I don't want to burden you, but it feels dishonest to pretend everything is just as it was last week.
Joe and I are both, suddenly, looking for jobs. Joe got laid off (downsized? subtracted?) on Monday. I spent all of Tuesday pulling together materials to apply to substitute teach. I expect to be working within two or three weeks. After I get a feel for the schools around here, I'll start looking for a permanent position.
Every option is on the table: we could move far away, Joe might go back to school, or we might stay here so he can do consulting work with the contacts he's made in the last two and a half years working in green chemistry. Maybe we'll move to New Zealand. Or Belize.

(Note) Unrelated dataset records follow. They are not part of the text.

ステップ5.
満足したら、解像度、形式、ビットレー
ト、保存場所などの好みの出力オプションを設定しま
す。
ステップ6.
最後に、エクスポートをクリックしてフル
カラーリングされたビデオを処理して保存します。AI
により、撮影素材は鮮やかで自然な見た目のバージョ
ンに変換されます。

My mind is filled with all the possibilities that this opens up for us. I am strangely pleased. I know I may not be quite as pleased when the money runs out and we don't know how we're going to pay the electric bill, let alone the mortgage, but for now, it's all good, and I'm loving my life at this moment.
Monday, October 19, 2009
That's a freshly carded batt of exceptionally soft corriedale, lounging on the back of my spinning chair and waiting to be spun on my delightful new spinning wheel. It will wait until after laundry and dishes, and some schooling for the little guy.
Little and I have really shifted gears in the last week. I'm having what I hope will be a minor health crisis, and he has had several minor meltdowns, and all of that is pointing us in the direction of fewer scheduled activities. We're going to be home, and we're only going to go out when there's something we've just thought of that we really want to do.
This means we're opting out of some great organized activities and projects this fall, but it also means we'll have time for the library, the museum, trips to see his grandparents and his papa at work, not to mention time to play at home. We need our daydreaming time, and starting this week, we're going to get it. We're both excited and pleased about this change.